*** Records for processing ***

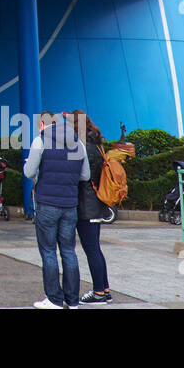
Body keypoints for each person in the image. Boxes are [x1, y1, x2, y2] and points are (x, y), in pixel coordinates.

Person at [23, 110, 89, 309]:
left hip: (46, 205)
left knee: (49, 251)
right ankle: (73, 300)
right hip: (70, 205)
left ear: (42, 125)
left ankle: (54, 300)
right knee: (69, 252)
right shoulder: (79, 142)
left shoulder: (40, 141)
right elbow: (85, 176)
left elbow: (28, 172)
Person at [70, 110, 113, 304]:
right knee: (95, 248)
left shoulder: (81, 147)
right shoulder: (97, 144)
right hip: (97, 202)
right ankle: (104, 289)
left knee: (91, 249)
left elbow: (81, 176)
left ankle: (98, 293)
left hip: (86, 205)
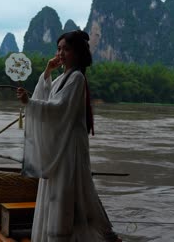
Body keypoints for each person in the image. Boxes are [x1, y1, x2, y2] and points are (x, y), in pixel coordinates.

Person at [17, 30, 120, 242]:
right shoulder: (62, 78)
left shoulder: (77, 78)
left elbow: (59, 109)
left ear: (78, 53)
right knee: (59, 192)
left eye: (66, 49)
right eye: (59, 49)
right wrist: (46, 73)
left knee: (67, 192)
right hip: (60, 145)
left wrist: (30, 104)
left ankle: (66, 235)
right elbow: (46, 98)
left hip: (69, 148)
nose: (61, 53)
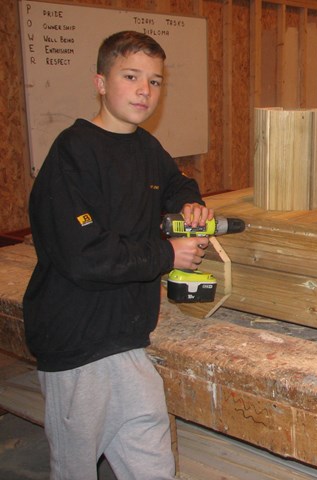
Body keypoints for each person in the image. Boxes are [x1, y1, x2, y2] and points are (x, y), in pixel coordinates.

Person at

*** End of Records for processing ***
*** Records for processing ***

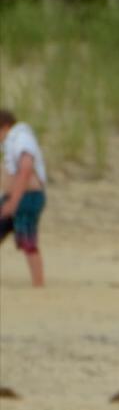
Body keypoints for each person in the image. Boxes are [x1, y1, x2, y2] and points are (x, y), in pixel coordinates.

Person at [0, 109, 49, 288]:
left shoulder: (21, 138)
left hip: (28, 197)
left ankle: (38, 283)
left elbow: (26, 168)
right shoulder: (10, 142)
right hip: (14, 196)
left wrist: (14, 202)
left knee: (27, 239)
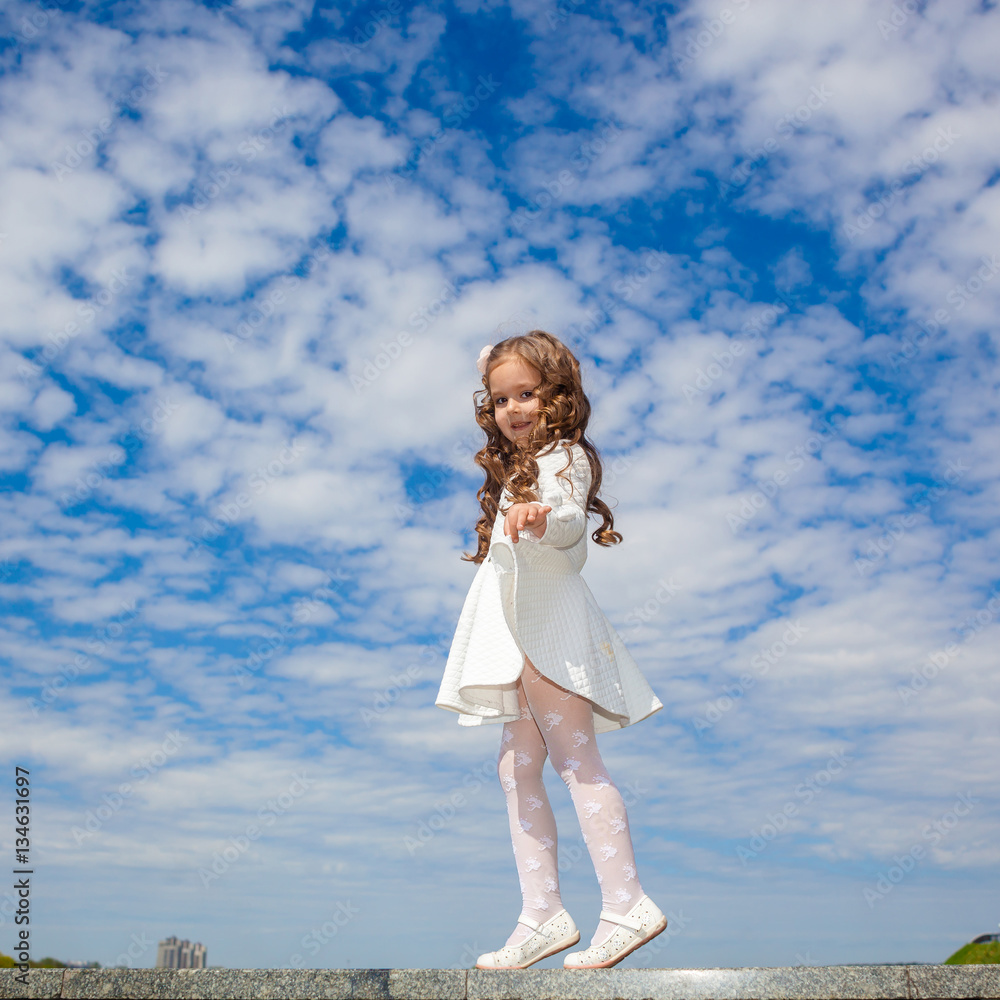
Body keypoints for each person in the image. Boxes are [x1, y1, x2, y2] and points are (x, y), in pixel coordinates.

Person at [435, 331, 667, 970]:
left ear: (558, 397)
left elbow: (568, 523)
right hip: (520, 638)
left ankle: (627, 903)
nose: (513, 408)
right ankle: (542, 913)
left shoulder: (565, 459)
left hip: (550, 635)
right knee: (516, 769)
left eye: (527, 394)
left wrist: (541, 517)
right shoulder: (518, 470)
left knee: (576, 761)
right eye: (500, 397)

*** End of Records for processing ***
*** Records for processing ***

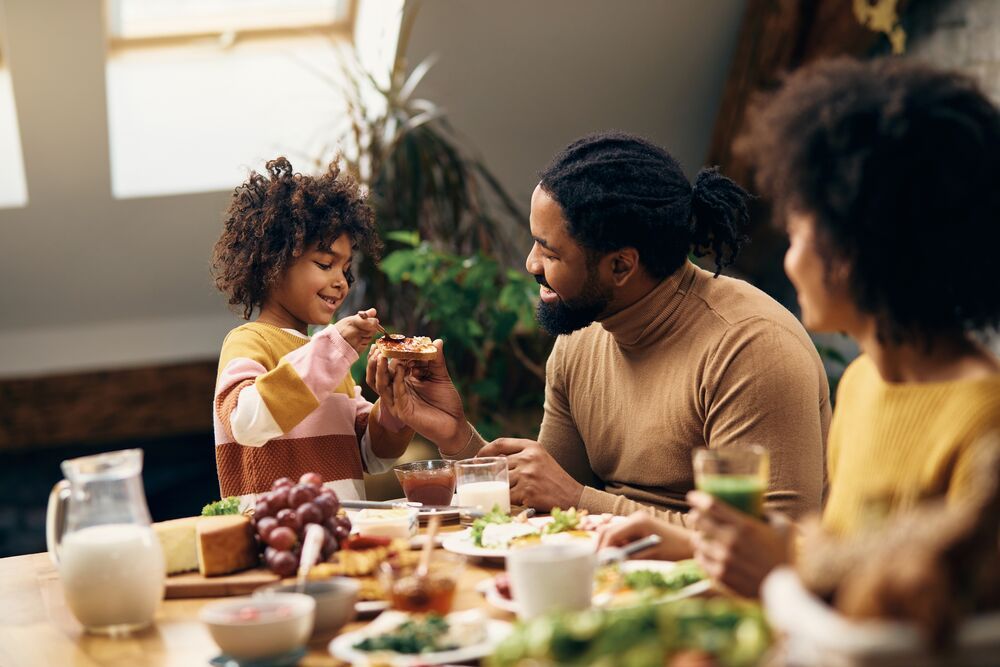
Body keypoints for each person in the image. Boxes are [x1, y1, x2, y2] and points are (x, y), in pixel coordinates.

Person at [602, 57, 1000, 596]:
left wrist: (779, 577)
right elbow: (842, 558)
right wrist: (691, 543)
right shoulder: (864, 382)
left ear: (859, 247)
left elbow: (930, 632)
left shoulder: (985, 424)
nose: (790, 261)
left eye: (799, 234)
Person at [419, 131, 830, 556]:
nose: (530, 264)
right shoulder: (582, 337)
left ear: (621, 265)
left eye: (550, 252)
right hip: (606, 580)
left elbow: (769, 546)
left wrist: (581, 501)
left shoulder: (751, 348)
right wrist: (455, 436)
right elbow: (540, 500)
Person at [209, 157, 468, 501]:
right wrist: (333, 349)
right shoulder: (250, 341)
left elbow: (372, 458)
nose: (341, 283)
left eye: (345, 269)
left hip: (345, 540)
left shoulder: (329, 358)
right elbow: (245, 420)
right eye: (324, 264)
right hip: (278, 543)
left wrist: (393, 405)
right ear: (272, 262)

*** End of Records for processing ***

### Problem to work on
Would you write out exactly the lines above, starting at the line containing "left ear: (42, 125)" and stopping after the line containing "left shoulder: (77, 78)"? Omit the pictures.

### Written response
left ear: (42, 125)
left ankle: (54, 300)
right knee: (69, 252)
right shoulder: (79, 142)
left shoulder: (40, 141)
right elbow: (85, 176)
left elbow: (28, 172)
Person at [70, 110, 113, 304]:
right knee: (95, 248)
left shoulder: (81, 147)
right shoulder: (97, 144)
right hip: (97, 202)
right ankle: (104, 289)
left knee: (91, 249)
left elbow: (81, 176)
left ankle: (98, 293)
left hip: (86, 205)
Body keypoints for each person in the image. Boxes are [x1, y1, x2, y2] and points are (x, y), in pixel coordinates.

Person at [17, 30, 120, 242]:
right shoulder: (62, 78)
left shoulder: (77, 78)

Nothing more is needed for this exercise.